Den Geschäftswert durch den Zweck ermitteln

Eine schnelle und meiner Meinung nach einfache, aber effektive Art den Wert eines Features oder eines Epic zu bestimmen ist die Zuordnung von Zahlen abhängig vom Zweck des Feautures.

Hierzu nehmen wir die folgende Auflistung zur Hand:

1 – Bestandskunden oder Anwender glücklicher machen
2 – Bestandskunden oder Anwender begeistern
3 – Die Useability für Kunden oder Anwender dramatisch erhöhen
5 – Die Komplexität von Prozessen reduzieren und damit einen Zeitgewinn im Gesamtablauf
8 – Erfüllen eines Versprechens/eines Wunsches von Key-Usern/Anwendern, die sehr starken Einfluss auf das Gesamtprojekt haben
13 – Erfüllen von Strategischen- oder Geschäftszielen des Unternehmens
21 – Erfüllen von regulatorischen/Gesetzlichen Anforderungen (Es hat gerichtliche Konsequenzen, wenn diese nicht erfüllt werden.)

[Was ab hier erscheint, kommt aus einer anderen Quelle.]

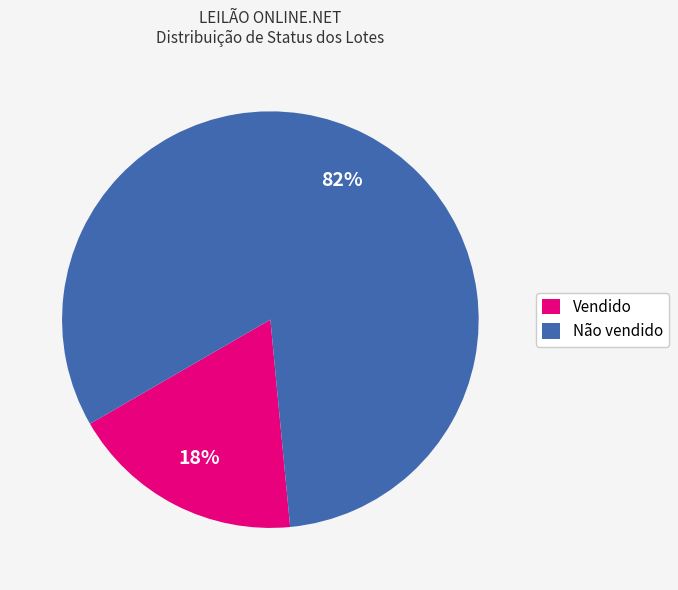

To the nearest percent, what is the difference between the Vendido and Não vendido slice percentages?

64%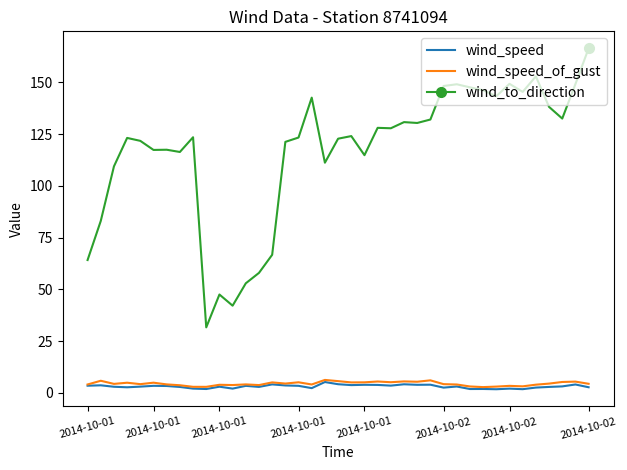

Which series has the largest total across all categories?

wind_to_direction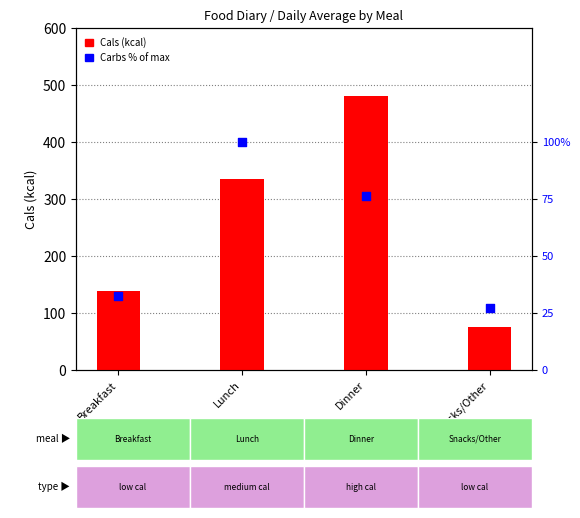

Which series has the largest Y range (max minus min)?

Cals (kcal)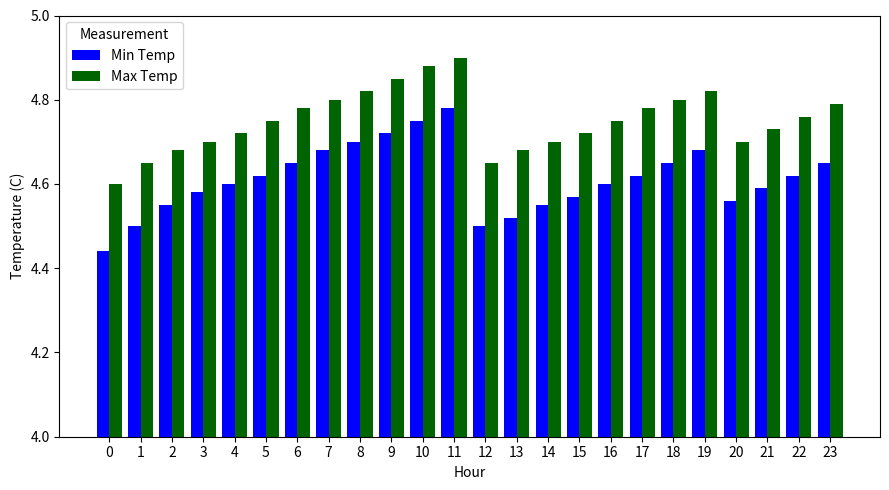

The Min Temp series shows 4.5 at 12. True or false?

True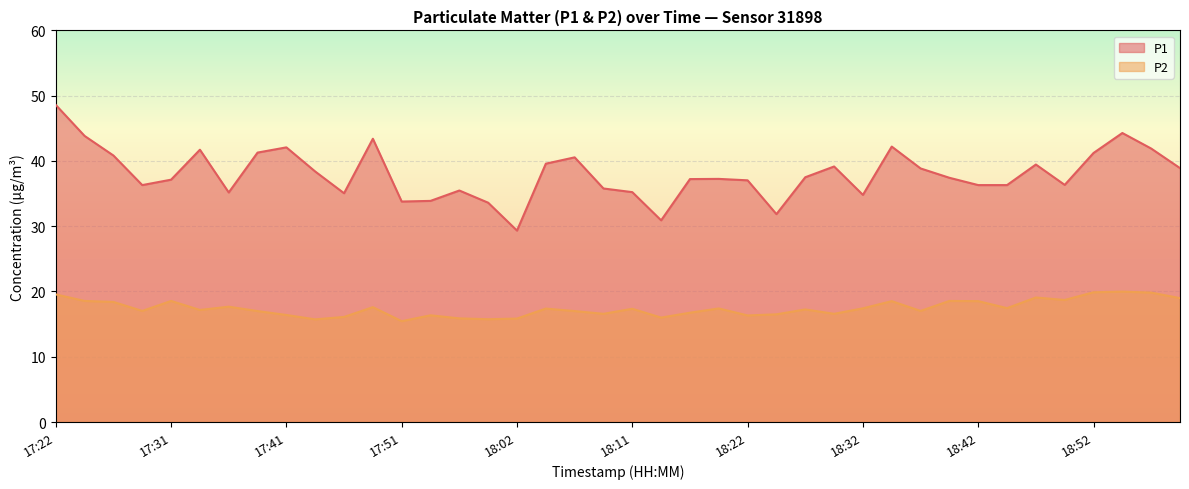

What is the minimum value for P1?

29.3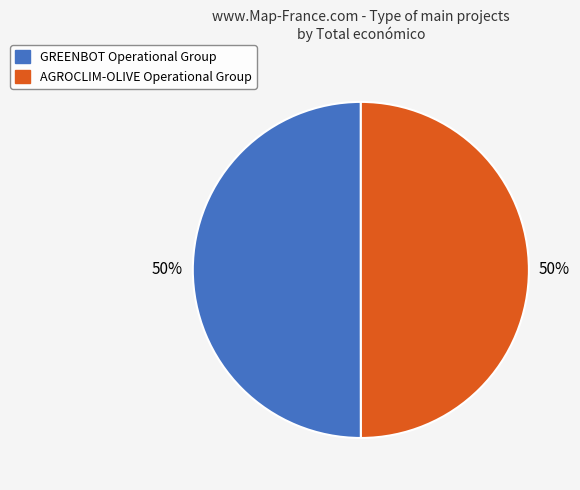

To the nearest percent, what portion does GREENBOT Operational Group represent?

50%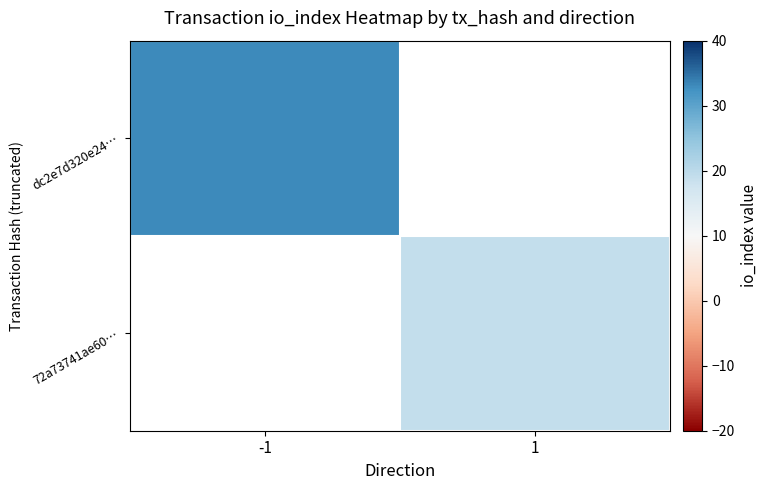

At which category does the chart reach its peak across all series?

-1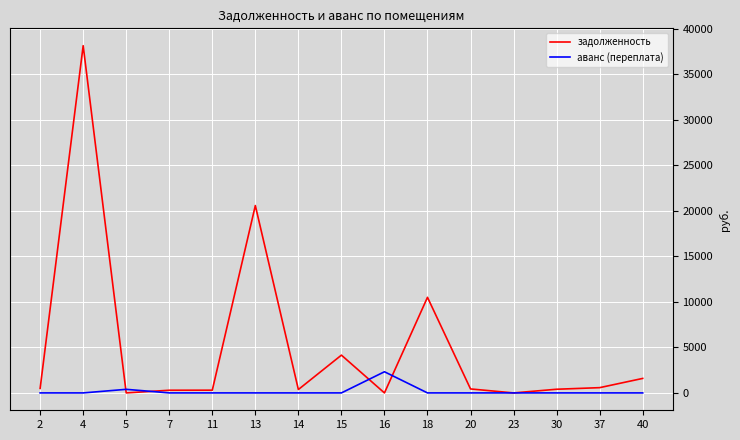

What is the total value across all series at 2?

494.0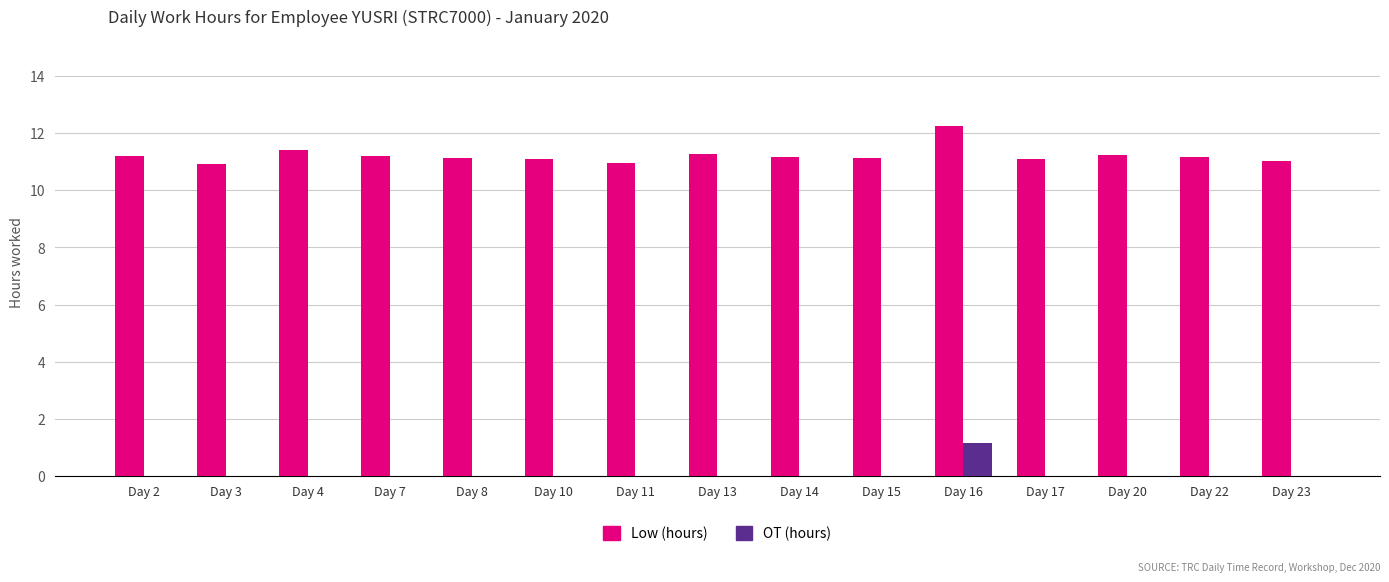

Are the bars grouped side by side (vs. stacked)?

Yes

Die Zuordnung der Zwecke sollte je nach Produkt sinnvoll an die jeweilige Situation angepasst werden. Diese Liste ist ein Vorschlag, den ich im Projekt bereits erfolgreich angewandt habe. Vorteilhaft an dieser Liste ist, dass die Werte auch miteinander addiert werden können. Bspw. macht ein Feature bestandskunden glücklicher (1), reduziert dazu noch die Prozesskomplexität (5) und ist der Wunsch eines Key-Users (8), dann erhält das Feature den Wert 14.